O cearense é um povo particularmente afeito aos desafios e adversidades, mesmo os mais complexos, com os quais se defronta. Há desde os mais antigos problemas, inscritos na geografia local, com seus inevitáveis períodos de severa estiagem; aos típicos da contemporaneidade que impõem a tarefa de serem decifrados, caso das novas formas de violência urbana e de configurações do crime organizado e da economia, como todas, sensível às variações dos mercados no interdependente mundo globalizado. 

Característica comum àqueles que aqui nasceram e/ou se criaram, reconhecida para além das divisas do Estado, é a disposição para o trabalho. Aliada à igualmente propagada criatividade, os habilita a bem se adaptarem nos mais diversos cenários – geográficos, culturais, econômicos e sociais. Encontrado em todos os lugares, até nos mais distantes do mundo, o cearense é conhecido por sua tenacidade, sua capacidade de superar dificuldades, se destacar e empreender.

Cearensidade é a palavra evocada para nomear o que é próprio do Ceará e de seu povo. É ela que batiza também lema do mês temático do Sistema Verdes Mares e norteia série de reportagens, no Diário do Nordeste e em outras plataformas. O conceito não é unívoco, mas montado à maneira de um mosaico, acumulando perspectivas, manifestações e modos de ser. 

Não faltaram intelectuais que se dedicaram a interpretar o caleidoscópico Ceará. José de Alencar, escritor maior que emprestou seu sobrenome para adjetivar o que é natural do Estado, concebeu o mito literário Iracema para dar conta de explicar o povo marcado pela diversidade cultural, pelo desejo de partir e por certa melancolia diante das adversidades presentes em terras áridas.

A força do cearense e sua singularidade também foram celebradas, não faltando aqueles que enxergaram o que o Estado tem de exemplar. 

Nenhum brasileiro é mais cosmopolita, garantiu Gilberto Freyre, na famosa conferência proferida no centenário Theatro José de Alencar, sobre as características do Estado e de seus nativos. O sociólogo, autor de clássicas interpretações da formação brasileira, via como próprio do caráter cearense tendências que, quando combinadas, seriam psicológica e culturalmente criadoras e fecundas: provincianismo e universalismo, regionalismo e cosmopolitismo, continentalismo e oceanismo. Esta também seria a lição do Ceará ao Brasil.
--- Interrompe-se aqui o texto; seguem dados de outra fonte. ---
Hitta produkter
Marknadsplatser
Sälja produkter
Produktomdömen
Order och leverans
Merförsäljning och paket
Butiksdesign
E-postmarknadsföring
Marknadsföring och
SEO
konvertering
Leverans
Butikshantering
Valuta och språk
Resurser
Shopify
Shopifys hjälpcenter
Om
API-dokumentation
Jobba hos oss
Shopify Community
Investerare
A história do cearense, de acordo com Freyre, se confundiria com o processo de “autocolonização do Brasil”, devendo ser traçada sob o critério transregional. Tais características teriam, em suas origens, a combinação de traços socioculturais dos povos que ajudaram a formar a população do Ceará – em especial, portugueses, ameríndios, negros e ciganos, segundo descrito por Parsifal Barroso, intelectual e político da terra que, inspirado em Freyre, concebeu o clássico “O cearense”.

Conhecer a identidade de um povo, revisar sua trajetória histórica e distinguir as raízes que ajudaram a definir o presente são processos importantes para qualquer sociedade. Fazem-se essenciais em momentos críticos, como o que atravessa o País, e que exigem segurança de si e consciência clara dos próprios potenciais e competências.